Dan Cathy, president of the U.S. fast-food chain Chick-fil-A, has long been known as a conservative Christian who closes his restaurants on Sundays. So perhaps it should not have been a surprise that when asked about his and Chick-fil-A’s opposition to same-sex marriage, he said, “I think we are inviting God's judgment on our nation when we shake our fist at Him and say, ‘We know better than you as to what constitutes a marriage.’” He went on to accuse gay-marriage supporters of having a “prideful, arrogant attitude.”

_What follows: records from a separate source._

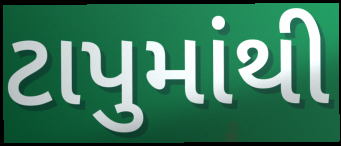
ટાપુમાંથીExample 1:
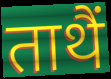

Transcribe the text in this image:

ताथैं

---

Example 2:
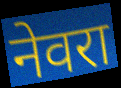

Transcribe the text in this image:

नेवरा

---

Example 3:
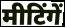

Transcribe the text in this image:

मीटिंगें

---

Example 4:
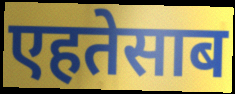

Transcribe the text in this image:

एहतेसाब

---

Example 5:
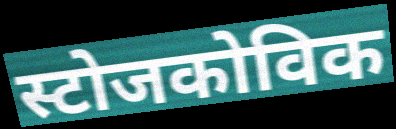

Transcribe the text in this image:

स्टोजकोविकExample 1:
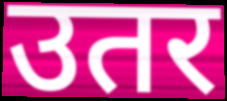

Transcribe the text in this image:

उतर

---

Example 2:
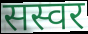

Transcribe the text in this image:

सस्वर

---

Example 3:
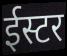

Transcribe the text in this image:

ईस्टर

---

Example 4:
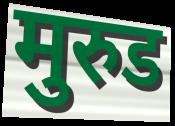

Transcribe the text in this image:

मुरुड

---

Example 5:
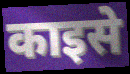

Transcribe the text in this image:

काइसेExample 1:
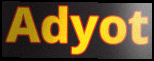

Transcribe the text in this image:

Adyot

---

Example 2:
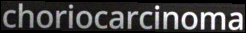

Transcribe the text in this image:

choriocarcinoma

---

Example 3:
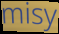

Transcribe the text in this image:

misy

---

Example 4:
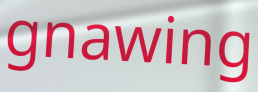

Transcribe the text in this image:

gnawing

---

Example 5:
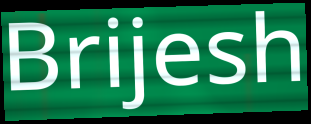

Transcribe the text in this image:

Brijesh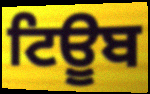
ਟਿਊੂਬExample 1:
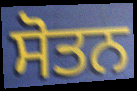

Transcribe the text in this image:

ਸੋਤਨ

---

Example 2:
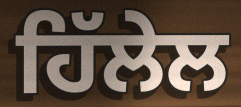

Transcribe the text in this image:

ਹਿੱਲੇਲ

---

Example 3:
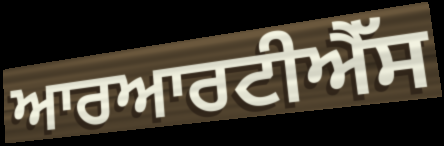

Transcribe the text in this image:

Those remarks prompted sharp criticism from two big-city mayors, Thomas Menino of Boston and Rahm Emanuel in Chicago. In an open letter to Cathy, Menino wrote, “I urge you to back out of your plans to locate in Boston,” and later warned that “if they need licenses in the city, it will be very difficult.” Likewise, the Chicago Sun-Times reported that Emanuel was “determined to block Chick-fil-A from expanding in Chicago” on the grounds that “Chick-fil-A’s values are not Chicago values.” DC mayor Vincent Gray later piled on, calling Cathy’s product “hate chicken.”

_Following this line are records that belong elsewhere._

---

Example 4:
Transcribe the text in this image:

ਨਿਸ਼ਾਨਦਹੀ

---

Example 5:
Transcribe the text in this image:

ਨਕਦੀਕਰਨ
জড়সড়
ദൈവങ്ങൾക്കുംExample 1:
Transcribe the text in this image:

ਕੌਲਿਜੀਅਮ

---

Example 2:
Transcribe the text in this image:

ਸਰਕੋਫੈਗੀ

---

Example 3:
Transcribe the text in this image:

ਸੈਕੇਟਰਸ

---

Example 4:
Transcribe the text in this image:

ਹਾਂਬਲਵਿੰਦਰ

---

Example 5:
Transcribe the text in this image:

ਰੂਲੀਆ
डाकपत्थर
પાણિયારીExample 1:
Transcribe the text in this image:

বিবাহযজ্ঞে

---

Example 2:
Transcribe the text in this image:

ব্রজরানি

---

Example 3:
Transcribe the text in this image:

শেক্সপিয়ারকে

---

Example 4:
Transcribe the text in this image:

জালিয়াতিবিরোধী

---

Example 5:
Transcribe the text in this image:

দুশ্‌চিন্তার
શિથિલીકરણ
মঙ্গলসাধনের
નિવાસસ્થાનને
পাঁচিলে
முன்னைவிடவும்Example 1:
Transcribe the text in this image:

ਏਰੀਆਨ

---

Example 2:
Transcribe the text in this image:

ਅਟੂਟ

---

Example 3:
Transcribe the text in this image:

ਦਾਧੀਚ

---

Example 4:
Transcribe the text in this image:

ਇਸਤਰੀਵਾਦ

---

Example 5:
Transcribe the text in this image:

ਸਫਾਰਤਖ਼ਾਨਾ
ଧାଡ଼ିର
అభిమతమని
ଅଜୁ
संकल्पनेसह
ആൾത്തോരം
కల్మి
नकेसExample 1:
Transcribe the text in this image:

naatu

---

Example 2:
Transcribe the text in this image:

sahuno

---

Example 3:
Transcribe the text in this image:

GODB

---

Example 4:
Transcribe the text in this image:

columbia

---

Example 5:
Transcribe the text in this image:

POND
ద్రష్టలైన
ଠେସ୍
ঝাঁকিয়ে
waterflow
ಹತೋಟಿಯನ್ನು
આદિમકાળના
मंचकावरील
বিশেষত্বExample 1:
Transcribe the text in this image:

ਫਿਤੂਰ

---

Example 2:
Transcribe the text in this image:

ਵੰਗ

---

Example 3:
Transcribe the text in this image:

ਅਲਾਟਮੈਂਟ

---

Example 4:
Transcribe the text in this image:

This writer shares the mayors’ distaste for Cathy’s views. But the idea that government officials can and should block a business when they disagree with the company’s leaders on political issues is even more disturbing. This would be an entirely different story if Chick-fil-A refused to serve or hire openly gay people, which is a violation of the law. But it does not appear that the chain is doing any such thing.
Among others, the Boston Globe’s editorial page issued a strong rebuke of its hometown mayor, asking, “Which part of the First Amendment does Menino not understand?” As the Globe wrote, “Using the power of government to freeze the company out of a city sends a disturbing message to all businesses. If the mayor of a conservative town tried to keep out gay-friendly Starbucks or Apple, it would be an outrage.”
The Globe’s smart editorial is exactly right. The right to free speech must apply equally whether or not one happens to agree with the ideas expressed. Menino’s and Emanuel’s threats, if followed up with concrete actions to block Chick-fil-A, would constitute an outrageous violation of this principle.